Wednesday, December 5, 2007

Ancient Garden of a Bengali King




Today was a peaceful day. The rickshaw ride was fairly smooth (minus the heavy bumps on the road). I visited an ancient garden of a former Raja (king). Walking through the garden was splendid. What I found most amazing about this experience was visiting his grave. I set a few flowers from the garden on his grave to pay my respects. There were significant factors that interested me about this particular garden. First, the king’s name was a mixture of Hindu/Christian roots. I was immediately able to notice the colonial history behind this location. The tomb stone stood erect with a cross unlike Islamic tomb stones which rest on the ground. The setting was beautiful. I saw all kinds of plants that were only seen in Bangladesh. The soil was a bright reddish colors, and there were little ponds with lotus leaves all over the garden.

_Provided material_.
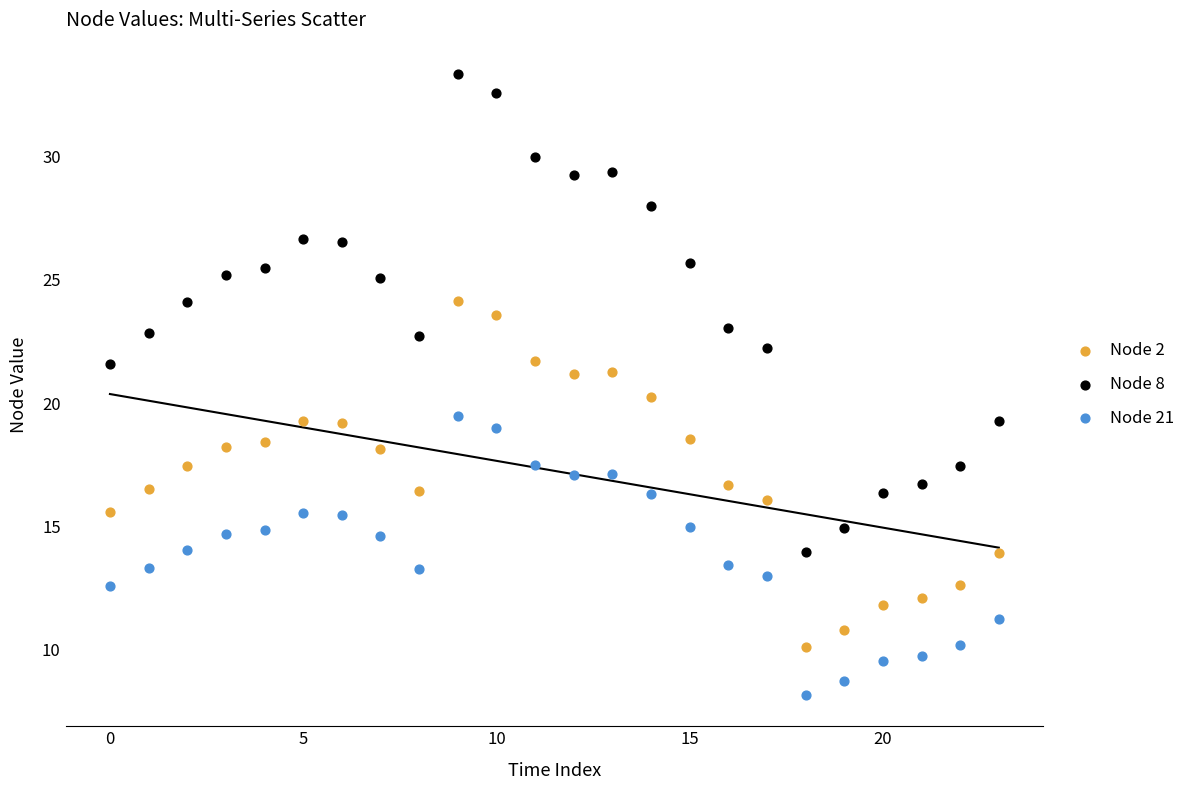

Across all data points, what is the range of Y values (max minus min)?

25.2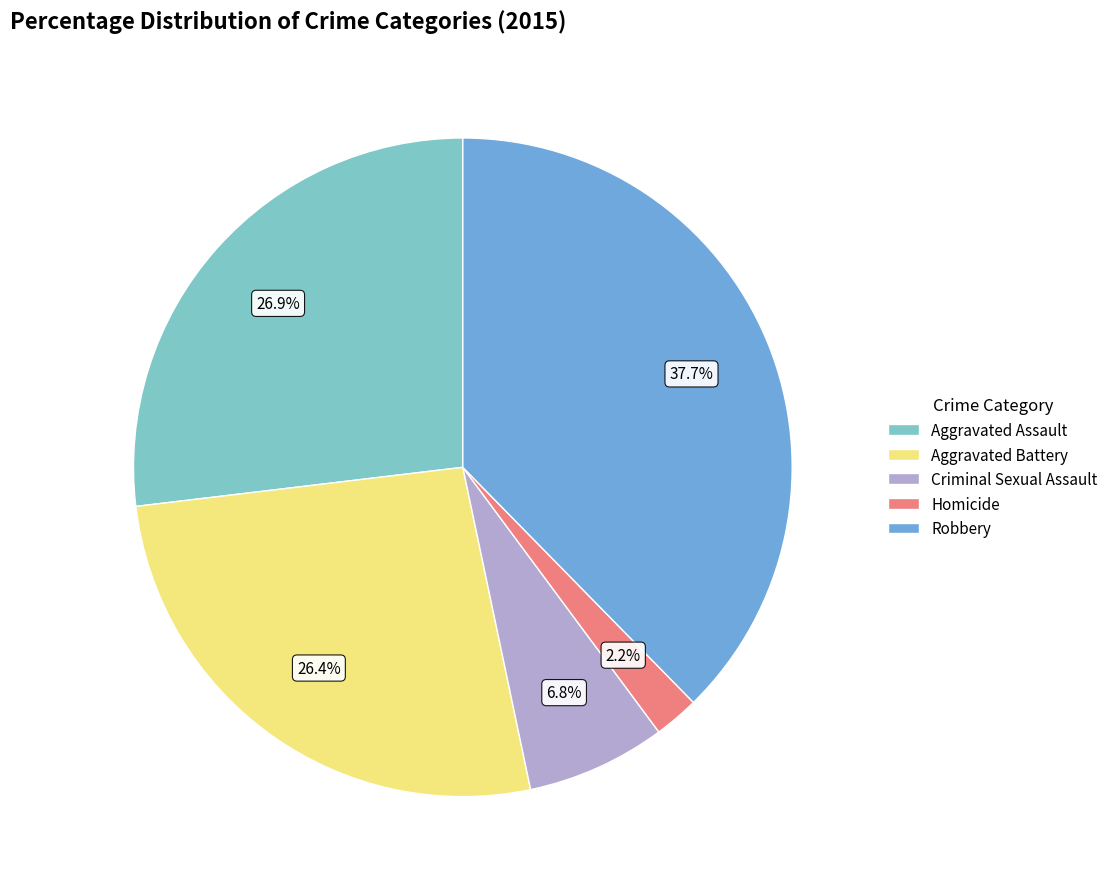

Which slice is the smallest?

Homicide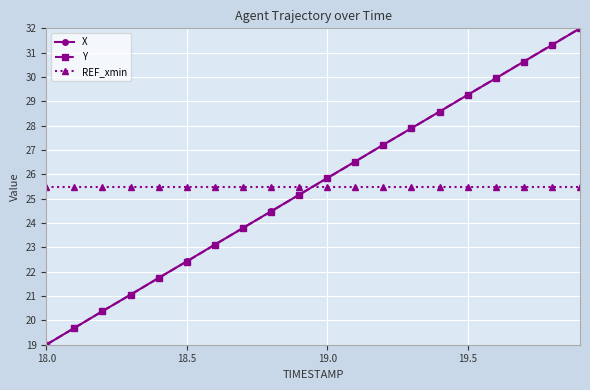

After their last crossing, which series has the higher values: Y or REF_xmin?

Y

_To-do item 1_. Rewrite the stretch of the garden blog entry from "Wednesday, December 5, 2007" through "over the garden.", renaming "Raja" to "Maharaja".
_To-do item 2_. In the blog entry about the ancient garden, what did the writer place on the king's grave?

_Reply 1_.
Wednesday, December 5, 2007

Ancient Garden of a Bengali King




Today was a peaceful day. The rickshaw ride was fairly smooth (minus the heavy bumps on the road). I visited an ancient garden of a former Maharaja (king). Walking through the garden was splendid. What I found most amazing about this experience was visiting his grave. I set a few flowers from the garden on his grave to pay my respects. There were significant factors that interested me about this particular garden. First, the king’s name was a mixture of Hindu/Christian roots. I was immediately able to notice the colonial history behind this location. The tomb stone stood erect with a cross unlike Islamic tomb stones which rest on the ground. The setting was beautiful. I saw all kinds of plants that were only seen in Bangladesh. The soil was a bright reddish colors, and there were little ponds with lotus leaves all over the garden.

_Reply 2_. A few flowers from the garden.